All that movement, Sam had learned, meant that there were “doors” that only opened at certain times and then closed again until maybe the next thousand years or so went by. So it was crucial for scientists at Ames and elsewhere to study and understand the doors to ensure that future space travelers didn’t find themselves sucked into the true darkness of oblivion—a tremendous amount to comprehend, for sure.

Sam loved everything that she learned, and she knew she’d found her calling at NASA. For the first time in her life she was judged entirely on her brains and productivity, with no weight given to popularity and social standing.

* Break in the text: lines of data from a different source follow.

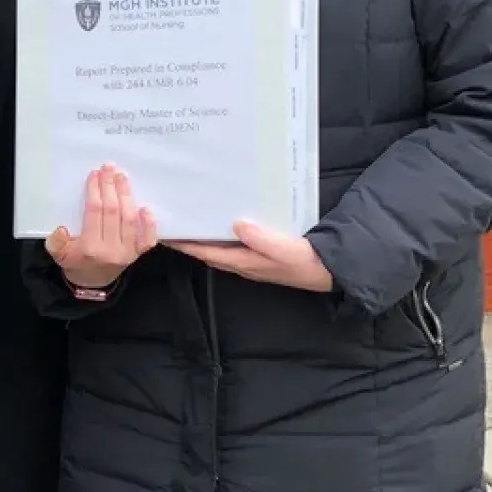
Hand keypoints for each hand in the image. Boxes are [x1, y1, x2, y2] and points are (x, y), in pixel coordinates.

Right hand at [44, 164, 156, 299]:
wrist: (92, 282)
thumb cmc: (75, 262)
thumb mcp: (58, 254)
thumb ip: (56, 242)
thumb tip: (61, 229)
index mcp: (90, 248)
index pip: (94, 213)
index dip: (95, 191)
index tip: (95, 175)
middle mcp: (111, 250)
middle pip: (113, 211)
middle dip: (111, 187)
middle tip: (109, 168)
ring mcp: (127, 253)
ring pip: (130, 219)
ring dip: (127, 196)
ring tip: (122, 178)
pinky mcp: (138, 254)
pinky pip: (147, 239)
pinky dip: (149, 223)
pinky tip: (145, 207)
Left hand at [166, 220, 334, 292]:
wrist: (324, 271)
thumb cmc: (304, 261)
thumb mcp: (283, 249)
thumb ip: (260, 238)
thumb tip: (236, 224)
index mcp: (244, 262)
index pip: (207, 253)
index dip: (186, 245)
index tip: (166, 233)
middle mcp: (242, 263)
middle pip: (208, 252)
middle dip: (189, 240)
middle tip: (173, 222)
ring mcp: (250, 260)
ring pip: (219, 248)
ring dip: (204, 237)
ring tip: (191, 219)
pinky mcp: (259, 255)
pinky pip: (233, 245)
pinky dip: (221, 235)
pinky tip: (223, 223)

At Ames she was finally one of the cool kids, giving her a whole new perspective on how little all that meant in the great scheme of things. Because that very scheme of things, you learned at Ames, wasn’t just about this world.

It was about thousands of others, potentially.

And that had a tendency to change your view of the microscopic part of the universe taken up by high school. Sam wondered what aliens might make of Earth if all they got to see was a school, even one as well regarded and run as St. Ignatius. She imagined they’d be so horrified as to question how the human race had lasted as long as it had.

The vastness of Ames, employing over two thousand people who were spread out over six separate facilities in its Silicon Valley site thirty miles from her home in Moss Beach, had enthralled instead of intimidated Sam. She saw in it not so much a village-size community as a uniquely compartmentalized world where nothing was too impossible to consider. No theory was discounted out of hand, and even lowly interns like Sam were encouraged to provide input and formulate honest responses to data affecting their particular department. Speaking of which …

“Doctor?” she called, almost running to keep Donati’s pace.

“Not now, Dixon,” he said, from slightly ahead of her. “We’re headed to the future and I don’t want to get sidetracked along the way.”





18

PATTERNS

IT TOOK DONATI’S OWN top-level security card to access the extraterrestrial monitoring station through a sliding door where automated machines collected and collated millions of bits of data every day, most of which were ultimately discarded for being planetary echoes, star bursts, and other easily explicable events.

But today must have been different.

Inside the sprawling station, Donati stopped at one of the primary computer terminals displaying two versions of a bar grid projecting subspace electromagnetic chatter that could indicate some type of advanced or rudimentary form of communication.

“See? Can you see?”

Samantha couldn’t.

“The difference is what I’m talking about, the difference in the grids! There’s movement, consistent movement, not just a blip.”

Sam looked closer at the dual bar grids and, yes, there was a deviation from the standard level indicating the norm. No more than a hair—well, a micromillimeter, actually—but definitely a jump recorded steadily over a six-hour period earlier that day.

“There was a similar bump yesterday,” Donati explained. “But I discounted it, taking it for a blip. I hate blips, all the false hope they give us. But it repeated today and didn’t fall off. See? Can you see?”

This time Sam nodded, wondering maybe, just maybe …

“I’m going to isolate its source,” Donati continued, “even if it takes me all of the night, all of tomorrow, all of the next week. Here I’ll be, ready for the breakthrough to break through. I had to tell somebody. This is too big to keep to myself. I could fall, bang my head, lose my memory, and then no one would ever know it wasn’t just a blip this time. That somebody out there’s talking. There was something similar, indicators anyway, before—about eighteen years ago—but that’s, well, another story. The source, Dixon, we must find the source! Are you with me?”

With him? This was Sam’s ultimate dream, to be involved on the forefront of something this exciting. But she was supposed to tutor Alex tonight; not that he’d care if she had to postpone the session until tomorrow. Still, they’d made plans and the truth was— “Eighteen years,” Donati repeated, breaking her thought. “Wonder if there’s significance in that, a cycle or something. Know what I mean?”